How to complete this task: Write out every line of text in the saved data entries below, character for character, and leave the pictures out of your answer.

Input records Start Marker

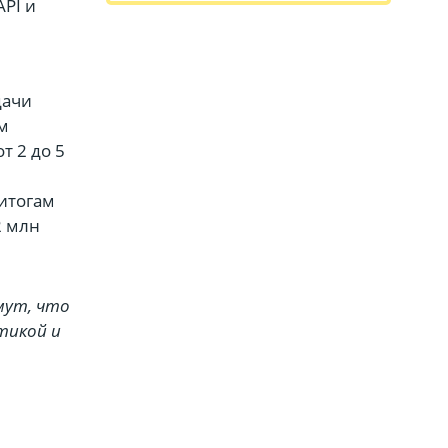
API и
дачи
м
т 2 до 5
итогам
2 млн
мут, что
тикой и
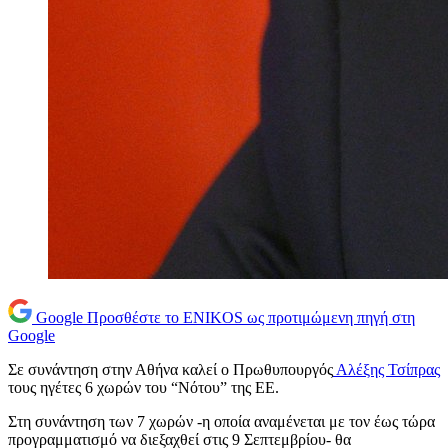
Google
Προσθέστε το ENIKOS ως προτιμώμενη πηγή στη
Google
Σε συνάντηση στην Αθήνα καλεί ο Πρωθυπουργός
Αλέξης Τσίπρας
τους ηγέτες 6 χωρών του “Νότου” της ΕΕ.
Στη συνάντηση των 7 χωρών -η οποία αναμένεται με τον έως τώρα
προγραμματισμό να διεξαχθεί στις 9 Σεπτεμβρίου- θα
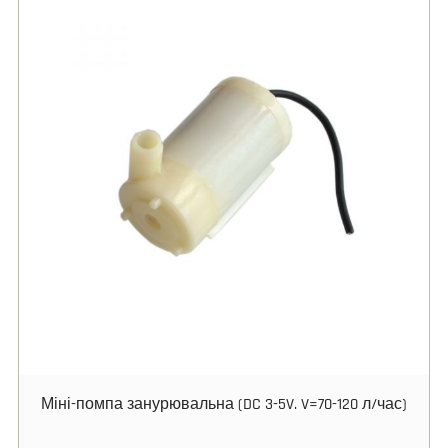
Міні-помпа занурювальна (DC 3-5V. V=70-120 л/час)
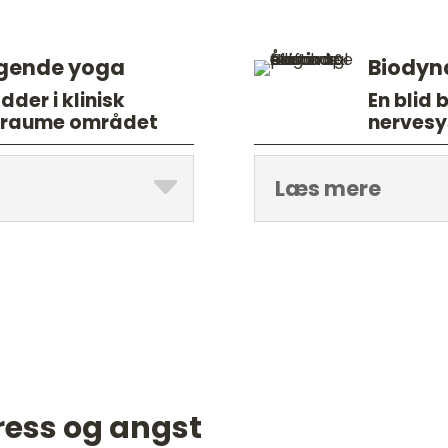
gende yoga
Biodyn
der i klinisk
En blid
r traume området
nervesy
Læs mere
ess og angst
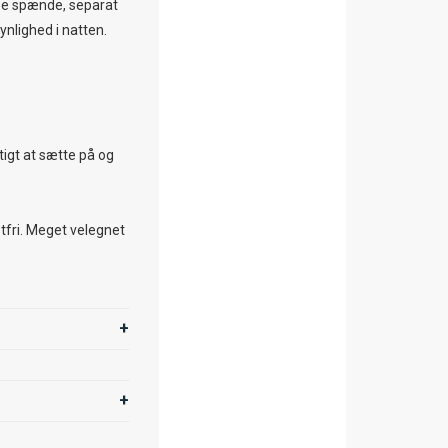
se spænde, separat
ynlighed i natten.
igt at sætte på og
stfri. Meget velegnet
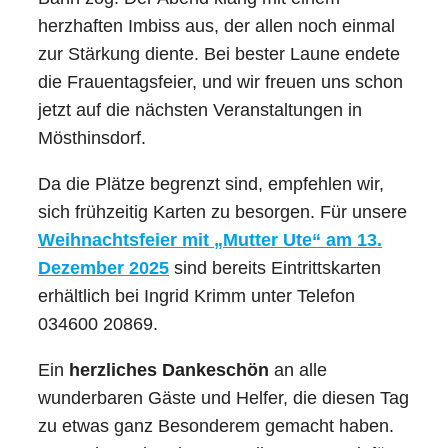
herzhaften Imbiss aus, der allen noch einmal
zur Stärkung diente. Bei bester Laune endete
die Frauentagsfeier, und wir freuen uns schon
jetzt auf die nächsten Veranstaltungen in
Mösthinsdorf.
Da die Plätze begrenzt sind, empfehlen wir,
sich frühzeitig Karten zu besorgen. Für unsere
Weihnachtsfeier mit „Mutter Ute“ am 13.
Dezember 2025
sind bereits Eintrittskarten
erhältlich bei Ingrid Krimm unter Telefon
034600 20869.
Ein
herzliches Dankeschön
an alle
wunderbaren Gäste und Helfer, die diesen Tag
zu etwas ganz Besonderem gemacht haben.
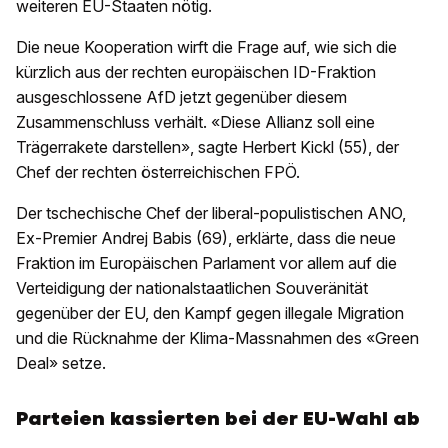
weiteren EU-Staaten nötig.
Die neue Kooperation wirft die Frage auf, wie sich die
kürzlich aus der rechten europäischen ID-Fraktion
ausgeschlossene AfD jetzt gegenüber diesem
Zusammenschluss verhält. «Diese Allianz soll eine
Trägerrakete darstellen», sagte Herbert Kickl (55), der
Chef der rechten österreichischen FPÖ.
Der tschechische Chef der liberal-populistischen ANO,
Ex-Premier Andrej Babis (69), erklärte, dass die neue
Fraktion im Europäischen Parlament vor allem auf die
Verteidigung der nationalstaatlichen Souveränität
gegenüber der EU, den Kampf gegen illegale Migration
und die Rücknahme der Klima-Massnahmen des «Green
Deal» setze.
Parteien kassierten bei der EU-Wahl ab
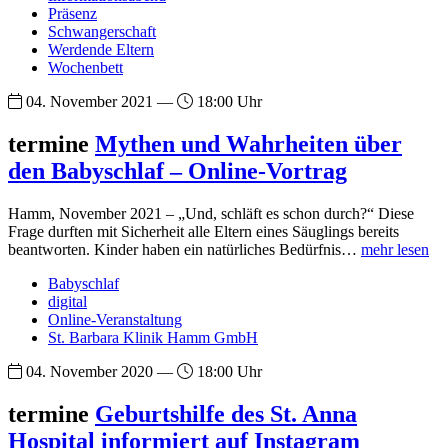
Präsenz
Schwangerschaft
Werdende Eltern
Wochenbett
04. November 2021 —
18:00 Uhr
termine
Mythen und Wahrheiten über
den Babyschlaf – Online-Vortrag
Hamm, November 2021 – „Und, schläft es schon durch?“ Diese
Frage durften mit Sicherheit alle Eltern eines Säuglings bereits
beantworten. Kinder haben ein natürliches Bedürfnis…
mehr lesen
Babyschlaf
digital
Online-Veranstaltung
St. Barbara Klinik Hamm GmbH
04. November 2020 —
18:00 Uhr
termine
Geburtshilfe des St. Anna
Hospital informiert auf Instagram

Input records End Marker

Answer space:
API и
дачи
м
т 2 до 5
итогам
2 млн
мут, что
тикой и
Google
Προσθέστε το ENIKOS ως προτιμώμενη πηγή στη
Google
Σε συνάντηση στην Αθήνα καλεί ο Πρωθυπουργός
Αλέξης Τσίπρας
τους ηγέτες 6 χωρών του “Νότου” της ΕΕ.
Στη συνάντηση των 7 χωρών -η οποία αναμένεται με τον έως τώρα
προγραμματισμό να διεξαχθεί στις 9 Σεπτεμβρίου- θα
Міні-помпа занурювальна (DC 3-5V. V=70-120 л/час)
gende yoga
Biodyn
der i klinisk
En blid
r traume området
nervesy
Læs mere
ess og angst
se spænde, separat
ynlighed i natten.
igt at sætte på og
stfri. Meget velegnet
herzhaften Imbiss aus, der allen noch einmal
zur Stärkung diente. Bei bester Laune endete
die Frauentagsfeier, und wir freuen uns schon
jetzt auf die nächsten Veranstaltungen in
Mösthinsdorf.
Da die Plätze begrenzt sind, empfehlen wir,
sich frühzeitig Karten zu besorgen. Für unsere
Weihnachtsfeier mit „Mutter Ute“ am 13.
Dezember 2025
sind bereits Eintrittskarten
erhältlich bei Ingrid Krimm unter Telefon
034600 20869.
Ein
herzliches Dankeschön
an alle
wunderbaren Gäste und Helfer, die diesen Tag
zu etwas ganz Besonderem gemacht haben.
weiteren EU-Staaten nötig.
Die neue Kooperation wirft die Frage auf, wie sich die
kürzlich aus der rechten europäischen ID-Fraktion
ausgeschlossene AfD jetzt gegenüber diesem
Zusammenschluss verhält. «Diese Allianz soll eine
Trägerrakete darstellen», sagte Herbert Kickl (55), der
Chef der rechten österreichischen FPÖ.
Der tschechische Chef der liberal-populistischen ANO,
Ex-Premier Andrej Babis (69), erklärte, dass die neue
Fraktion im Europäischen Parlament vor allem auf die
Verteidigung der nationalstaatlichen Souveränität
gegenüber der EU, den Kampf gegen illegale Migration
und die Rücknahme der Klima-Massnahmen des «Green
Deal» setze.
Parteien kassierten bei der EU-Wahl ab
Präsenz
Schwangerschaft
Werdende Eltern
Wochenbett
04. November 2021 —
18:00 Uhr
termine
Mythen und Wahrheiten über
den Babyschlaf – Online-Vortrag
Hamm, November 2021 – „Und, schläft es schon durch?“ Diese
Frage durften mit Sicherheit alle Eltern eines Säuglings bereits
beantworten. Kinder haben ein natürliches Bedürfnis…
mehr lesen
Babyschlaf
digital
Online-Veranstaltung
St. Barbara Klinik Hamm GmbH
04. November 2020 —
18:00 Uhr
termine
Geburtshilfe des St. Anna
Hospital informiert auf Instagram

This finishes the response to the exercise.